In my case, I always tried to hide my inner child’s positive traits — high sensitivity, emotionality, desire for connection, appreciation of beauty, and wanting to love and be loved — because I was programmed at an early age to believe all these traits were “weak” and that emotional vulnerability and everything that goes with it was something to be ashamed of. It was the narrative I lived that my parents (and later, bullies at school) drummed into me at a very early age. I tried to cover that over with a tough exterior for awhile, but when that didn’t work (grandiose narcissism was a very bad fit for my temperament!), I turned inward and began to isolate myself and at the same time, resent everyone else. I wouldn’t let anyone get to know the real me, and isolating myself was the easiest way for me to hide.

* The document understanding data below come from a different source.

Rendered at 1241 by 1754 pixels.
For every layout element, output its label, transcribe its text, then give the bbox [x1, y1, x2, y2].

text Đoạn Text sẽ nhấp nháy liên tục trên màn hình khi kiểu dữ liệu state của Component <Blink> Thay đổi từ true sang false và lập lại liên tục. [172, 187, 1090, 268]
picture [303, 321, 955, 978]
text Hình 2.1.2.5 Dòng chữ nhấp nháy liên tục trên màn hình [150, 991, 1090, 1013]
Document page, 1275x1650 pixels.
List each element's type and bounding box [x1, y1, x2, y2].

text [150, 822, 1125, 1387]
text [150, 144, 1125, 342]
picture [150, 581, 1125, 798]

Fortunately I never developed full-blown NPD (just a lot of N traits as a way to protect myself from the emotional ravages of BPD–I call this my “aluminum foil” false self because it’s so thin and easily torn), so it may be taking less time for me to be able to access my real self, and begin to replace shame with acceptance and real self-love. I’ve only been in therapy for 10 months and I can’t believe how far I’ve come already. Of course it also helps to have a therapist who is highly empathetic and skilled in getting someone like me to be able to see themselves from a different vantage point and teach me how to empathize with my inner child (and in so doing, learn to re-parent myself). I also had a head start because I was blogging about my mental and emotional state for about a year before I started therapy, and that helped me gain a high degree of insight into myself (and temperamentally, I’ve always been analytical). Prayer and meditation have helped enormously too.

I’m also highly motivated. I don’t like these traits in myself at all. I hate them so much that if I were offered a choice between being rid of them for good and a million dollars, I would choose to forgo the money but be emotionally free.  I still have a long way to go, but I feel like I really am going to win this fight.